« Le problème
que nous avons eu, assure Gurner, 41 ans, costume cintré et cheveux en
arrière, est que les gens ont décidé qu’ils ne voulaient plus travailler autant
depuis le Covid, et que ça a eu un impact
colossal sur la productivité. […] Ils ont été payés cher pour ne pas faire
grand-chose ces dernières années, et nous avons besoin que ça change. »
Avant de sortir l’arme fatale : « nous avons besoin que le chômage augmente. Le chômage doit
bondir de 40-50 %, de mon point de vue. Nous avons besoin de voir de la
souffrance dans notre économie. Nous avons besoin de rappeler aux gens qu’ils
travaillent pour leur employeur, et non l’inverse. Il y a eu un changement
systématique avec des employés qui estiment que l’employeur a énormément de
chance de les avoir, et non l’inverse. C’est cette dynamique qu’il faut
changer. Nous devons écraser cette arrogance, et ça doit se faire en faisant
souffrir l’économie. »
(Source : François Vaneeckhoutte, Libération, 13 septembre 2023).
« Pour assurer et maintenir la prospérité de nos manufactures, il est
nécessaire que l'ouvrier ne s'enrichisse jamais, qu'il n'ait précisément
que ce qu'il lui faut pour se bien nourrir et se vêtir. Dans une certaine
classe du peuple, trop d'aisance assouplit l'industrie, engendre l'oisiveté et
tous les vices qui en dépendent. A mesure que l'ouvrier s'enrichit, il
devient difficile sur le choix et le salaire du travail. Le salaire de la
main-d'œuvre une fois augmenté, il s'accroît en raison des avantages qu'il
procure. C'est un torrent qui a rompu (...).
Personne n'ignore que c'est principalement au bas
prix de la main-d'œuvre que les fabriques de Lyon doivent leur étonnante
prospérité. Si la nécessité cesse de contraindre l'ouvrier à recevoir de
l'occupation, quelque salaire qu'on lui offre, s'il parvient à se dégager de cette
espèce de servitude, si ses profits excèdent ses besoins au point qu'il
puisse subsister quelque temps sans le secours de ses mains, il emploiera ce
temps à former une ligue*. […]
Il est donc très important aux fabricants de Lyon de
retenir l'ouvrier dans un besoin continuel de travail, de ne jamais oublier que
le bas prix de la main d'œuvre leur est non seulement avantageux par lui-même,
mais qu'il le devient encore en rendant l'ouvrier plus laborieux, plus réglé
dans ses mœurs, plus soumis à leurs volontés. »
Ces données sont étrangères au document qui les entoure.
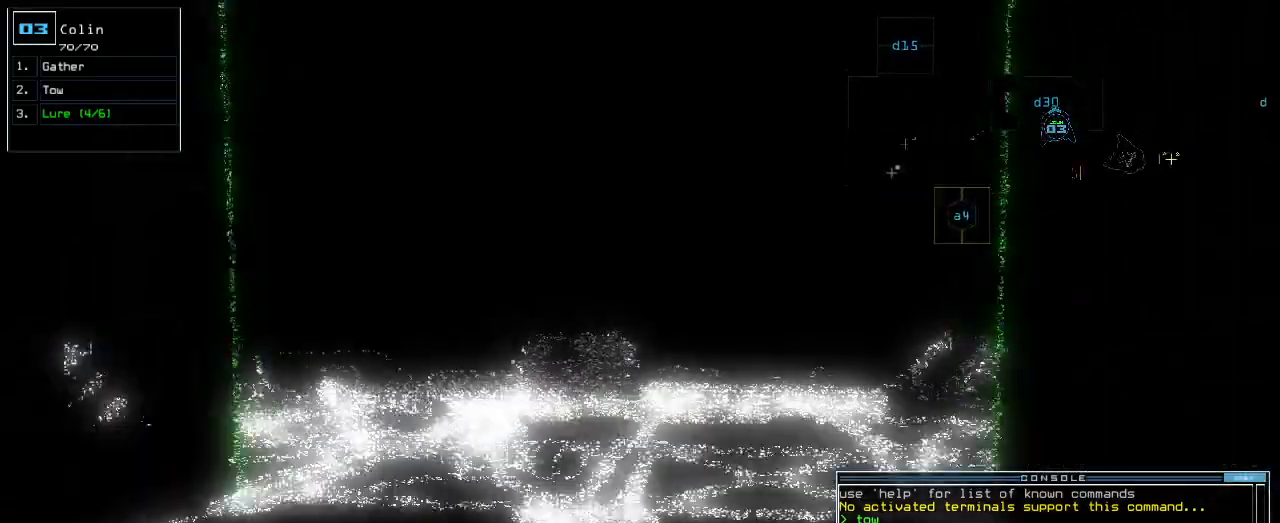
Gameplay with keyboard; each line is a JSON object with the keys held at the frame after it. "events" lists presses ("down") and releases ("up") of ".", "0", "1", "2", "3", "4", "5", "6", "7", "8", "9", "a", "b", "backspace", "c", "caps_lock", "comma", "ctrl_l", "ctrl_r", "d", "down", "e", "equals", "escape", "f", "f1", "g", "h", "i", "j", "k", "l", "left", "m", "minus", "n", "o", "p", "q", "quote", "r", "return", "right", "s", "semicolon", "shift_l", "shift_r", "space", "t", "tab", "tilde", "u", "up", "v", "w", "x", "y" and "z" between this image and that frame as [ms after this image, input, new state], when the widget could be followed in between. No other keys are recorded. Mouse input is not recorded.
{"keys": ["down", "return"], "events": [[80, "c", "down"], [140, "c", "up"], [180, "c", "down"], [260, "c", "up"], [480, "return", "down"]]}
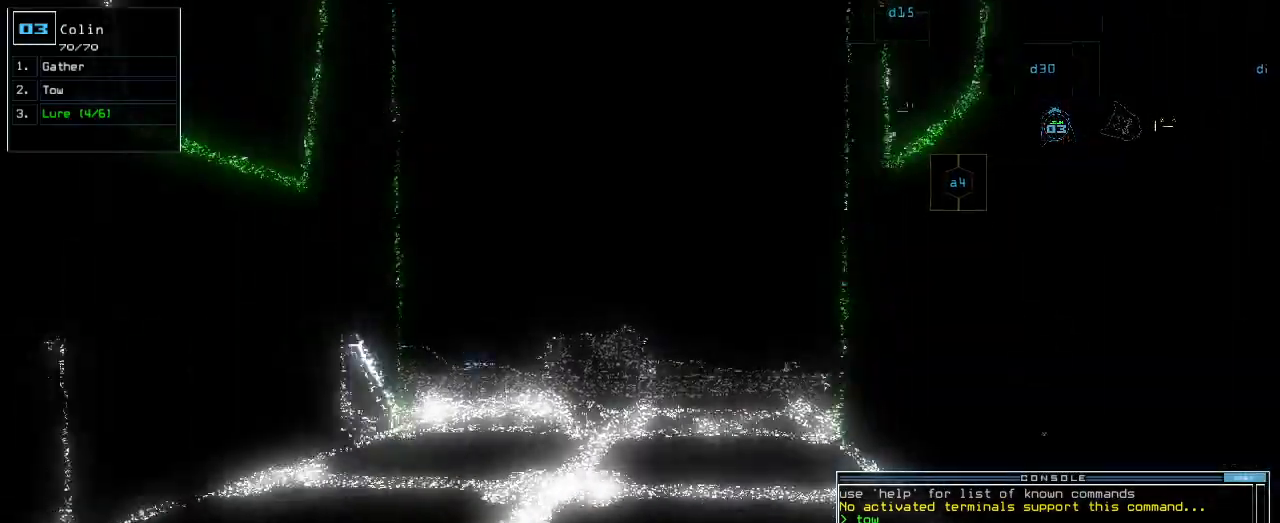
{"keys": ["right"], "events": [[80, "return", "up"], [240, "right", "down"], [280, "down", "up"]]}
-L’économiste Etienne Mayet,
Mémoire sur les fabriques de Lyon,
1786.
* Ligue : un syndicat informel (la liberté syndicale n’existant évidemment pas sous l’Ancien régime –ni d’ailleurs pendant les premières décennies de l’âge capitaliste, les syndicats n’ayant été légalisés en France que sous la Troisième République).